A 2ª Câmara de Direito Privado do Tribunal de Justiça do Estado de São Paulo (TJSP) negou um recurso do advogado Matheus Monteiro de Barros Ferreira, que utilizou termos ofensivos para se referir à juíza da causa na própria apelação dirigida ao tribunal. Por isso, ele também foi condenado a pagar uma multa por litigância de má-fé.

“O apelante demonstrou imaturidade emocional para lidar com a improcedência do pedido indenizatório por si formulado e ao invés de atacar o julgado tecnicamente (como era esperado), o fez de forma deselegante, ofensiva e desonrosa”, afirma a desembargadora Marcia Dalla Déa Barone no acórdão.

Depois de ter se envolvido em uma discussão no Facebook durante o jogo do Corinthians e ter sido chamado de “pedaço de  merda”, “hipócrita”, “safado”, “desonesto”, um “pombo jogando xadrez”, dentre outros impropérios, Ferreira foi à Justiça e teve um pedido de indenização por danos morais negado pela juíza Ana Letícia Oliveira dos Santos, da Vara Única de São Luiz do Paraitinga, a 171 quilômetros da cidade de São Paulo.

Um dos argumentos era o de que “à vista da reciprocidade das provocações e hostilizações, não há que se falar em reparação por danos morais”. Além disso, a magistrada afirmou que a inicial era demasiadamente vaga e genérica.

Inconformado, o advogado resolveu apelar – não só apelou, como também xingou a magistrada.

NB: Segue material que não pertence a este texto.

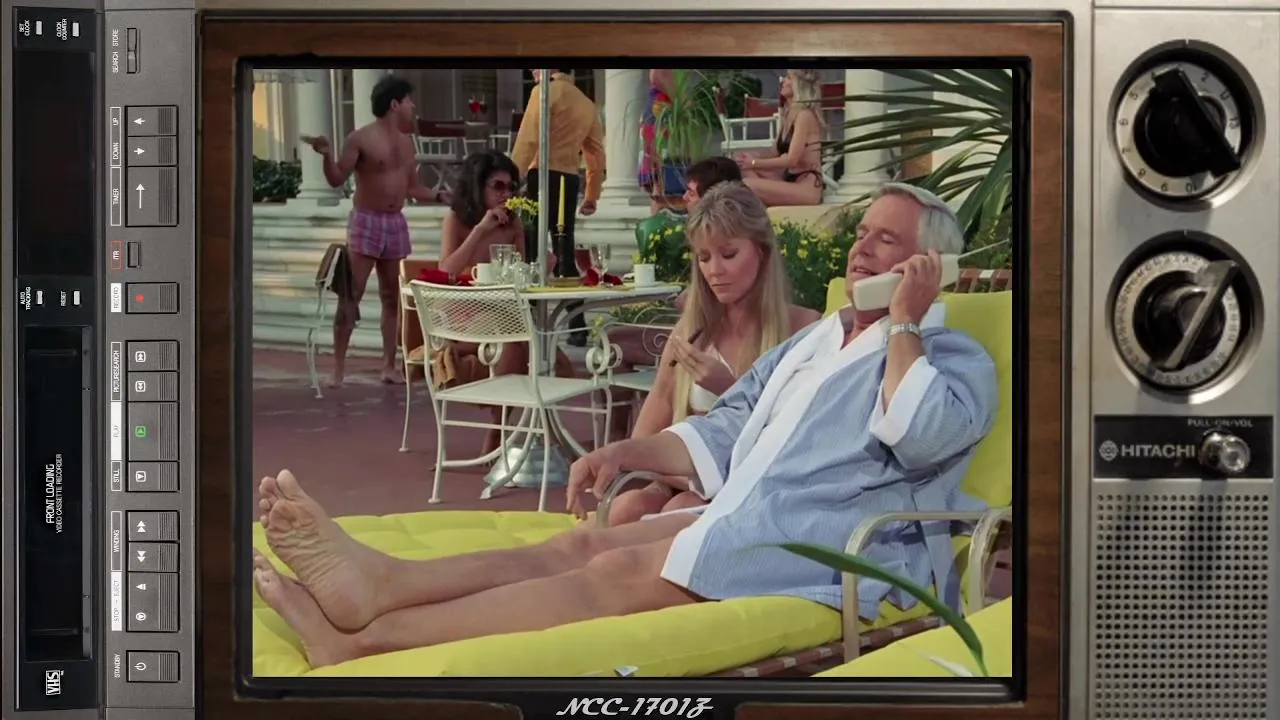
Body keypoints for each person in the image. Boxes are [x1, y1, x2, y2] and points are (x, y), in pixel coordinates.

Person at [252, 182, 997, 668]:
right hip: (744, 516)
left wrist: (906, 322)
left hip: (822, 545)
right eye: (862, 231)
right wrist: (622, 451)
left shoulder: (954, 358)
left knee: (611, 574)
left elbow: (922, 433)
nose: (861, 247)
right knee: (577, 544)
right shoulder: (816, 342)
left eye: (885, 240)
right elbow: (727, 428)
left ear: (929, 264)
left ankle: (364, 643)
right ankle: (381, 585)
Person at [606, 182, 821, 525]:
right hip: (682, 476)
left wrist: (731, 389)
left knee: (680, 509)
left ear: (762, 252)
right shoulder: (692, 331)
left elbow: (801, 442)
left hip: (755, 486)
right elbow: (646, 434)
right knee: (626, 508)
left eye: (728, 254)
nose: (714, 271)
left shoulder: (804, 330)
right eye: (704, 258)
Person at [303, 74, 450, 388]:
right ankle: (338, 369)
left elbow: (413, 187)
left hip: (395, 221)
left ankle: (388, 366)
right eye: (409, 101)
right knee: (351, 295)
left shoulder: (406, 142)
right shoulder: (360, 138)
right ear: (394, 104)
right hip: (366, 221)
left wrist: (440, 195)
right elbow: (336, 178)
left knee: (392, 298)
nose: (413, 107)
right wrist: (326, 155)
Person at [433, 149, 576, 454]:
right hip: (462, 314)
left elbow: (520, 275)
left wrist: (541, 269)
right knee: (517, 344)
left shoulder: (512, 224)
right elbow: (447, 270)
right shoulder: (456, 220)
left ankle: (542, 430)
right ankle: (499, 432)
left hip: (504, 312)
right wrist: (481, 229)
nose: (506, 194)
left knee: (552, 357)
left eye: (511, 187)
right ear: (478, 185)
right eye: (497, 186)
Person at [511, 69, 605, 345]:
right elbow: (595, 152)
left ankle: (529, 325)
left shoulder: (543, 92)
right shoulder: (586, 103)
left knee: (531, 250)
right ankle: (577, 326)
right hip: (568, 179)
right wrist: (592, 193)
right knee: (564, 249)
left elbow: (528, 139)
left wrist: (510, 179)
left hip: (540, 176)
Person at [734, 70, 826, 208]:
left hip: (806, 187)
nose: (783, 81)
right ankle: (764, 205)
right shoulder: (789, 113)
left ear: (798, 85)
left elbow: (791, 160)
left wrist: (753, 163)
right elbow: (774, 152)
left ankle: (762, 205)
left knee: (748, 185)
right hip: (789, 179)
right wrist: (748, 157)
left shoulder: (805, 115)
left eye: (789, 78)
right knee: (743, 168)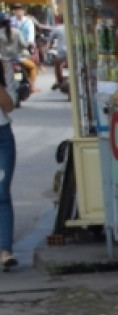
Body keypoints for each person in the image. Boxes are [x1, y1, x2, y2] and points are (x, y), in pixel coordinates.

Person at [0, 58, 17, 270]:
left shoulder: (4, 67)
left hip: (2, 135)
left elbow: (10, 105)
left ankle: (5, 250)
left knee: (2, 193)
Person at [9, 4, 37, 94]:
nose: (18, 12)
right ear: (14, 12)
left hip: (24, 48)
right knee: (32, 67)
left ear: (23, 11)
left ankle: (32, 85)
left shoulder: (28, 22)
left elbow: (31, 37)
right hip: (15, 52)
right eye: (16, 10)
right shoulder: (11, 21)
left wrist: (30, 43)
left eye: (20, 10)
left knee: (31, 66)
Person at [49, 14, 66, 89]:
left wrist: (49, 46)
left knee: (57, 63)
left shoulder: (57, 28)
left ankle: (59, 80)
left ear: (58, 20)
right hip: (72, 52)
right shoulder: (71, 27)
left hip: (62, 51)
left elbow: (50, 40)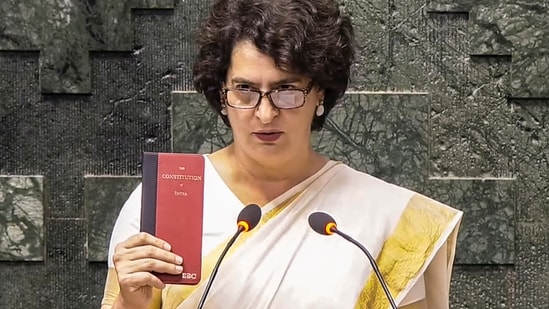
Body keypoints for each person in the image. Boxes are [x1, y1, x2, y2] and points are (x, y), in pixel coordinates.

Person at [101, 0, 463, 308]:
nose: (265, 113)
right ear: (221, 93)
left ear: (320, 92)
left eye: (286, 89)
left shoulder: (389, 220)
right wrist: (132, 302)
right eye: (244, 89)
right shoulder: (165, 199)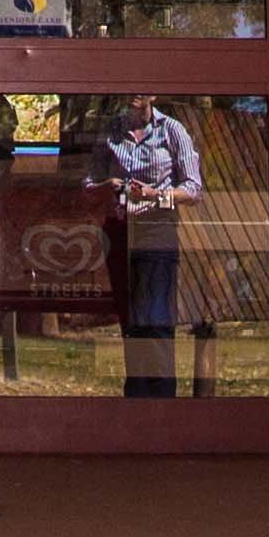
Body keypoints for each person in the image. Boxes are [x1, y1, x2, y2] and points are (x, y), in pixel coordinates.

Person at [91, 94, 205, 398]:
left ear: (152, 94)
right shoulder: (111, 131)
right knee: (131, 322)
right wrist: (110, 186)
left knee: (155, 320)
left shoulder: (171, 130)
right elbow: (90, 182)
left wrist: (157, 195)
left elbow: (193, 189)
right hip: (119, 231)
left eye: (140, 86)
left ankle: (162, 403)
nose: (132, 93)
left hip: (157, 230)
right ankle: (136, 402)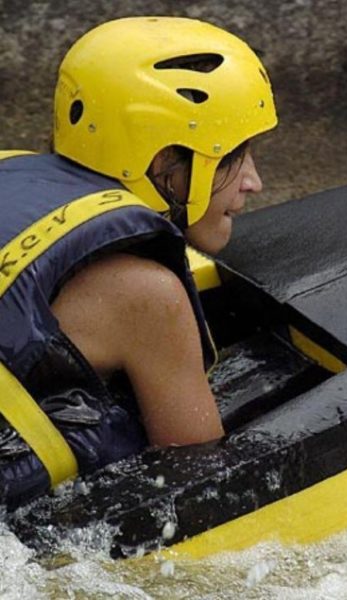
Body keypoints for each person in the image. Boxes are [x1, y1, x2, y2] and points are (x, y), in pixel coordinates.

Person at [0, 16, 277, 507]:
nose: (253, 182)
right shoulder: (145, 295)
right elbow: (199, 489)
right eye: (231, 155)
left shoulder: (11, 171)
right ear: (163, 161)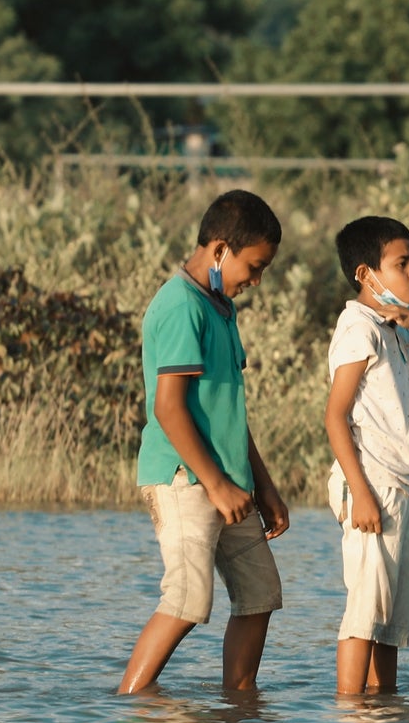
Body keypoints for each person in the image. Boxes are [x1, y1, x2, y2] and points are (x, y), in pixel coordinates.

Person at [118, 189, 293, 694]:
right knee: (188, 599)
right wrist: (216, 484)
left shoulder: (220, 309)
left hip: (226, 478)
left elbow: (230, 411)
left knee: (260, 594)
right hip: (183, 476)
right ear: (220, 250)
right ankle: (127, 703)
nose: (256, 281)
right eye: (253, 267)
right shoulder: (179, 306)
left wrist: (264, 487)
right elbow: (169, 409)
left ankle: (239, 707)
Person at [324, 216, 409, 694]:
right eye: (402, 263)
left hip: (406, 482)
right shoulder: (358, 327)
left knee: (394, 616)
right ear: (366, 274)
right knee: (366, 609)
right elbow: (336, 417)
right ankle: (351, 715)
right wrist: (361, 494)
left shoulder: (395, 328)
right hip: (373, 482)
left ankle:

O advogado argumenta que resolveu “jogar com a mesma lógica” e, por isso, chamou a juíza de “puta ignorante”, “arrombada”, “demente”, “filha da puta de toga” e “juíza burra do caralho”.  Tudo isso “sem a intenção de ofender, e sim para mostrar a mesma lógica absurda da sentença”, afirmou o advogado em entrevista ao JOTA publicada no dia 16 de agosto.

Segundo a desembargadora, “o autor apelante destilou sua raiva e seu ódio contra a julgadora e apenas de forma superficial se insurgiu contra o reconhecimento da ausência de requisitos legais exigidos para a configuração da responsabilidade civil a dar suporte ao seu pedido indenizatório”.

“Fica, destarte, consignado nosso repúdio à conduta antiética e desleal praticada pelo apelante, obrigando este centenário E. Tribunal de Justiça a ter acesso a palavras tão desqualificadas e colocadas nos autos fora do contexto técnico”, afirma.

De acordo com a desembargadora, as partes trocaram ofensas recíprocas, o que impede que seja configurado dano moral, como alegou Ferreira. Ela afirma que não foi possível identificar quem iniciou as agressões, já que os dois envolvidos tinham possibilidade de saber onde a conversa chegaria, utilizando-se de provocações irônicas e agressivas.

A desembargadora votou pela manutenção da sentença e foi acompanhada por unanimidade pelo colegiado. Ela também fixou uma multa no valor de 5% do valor da causa – o que equivale a R$ 200 reais – por causa da litigância de má-fé.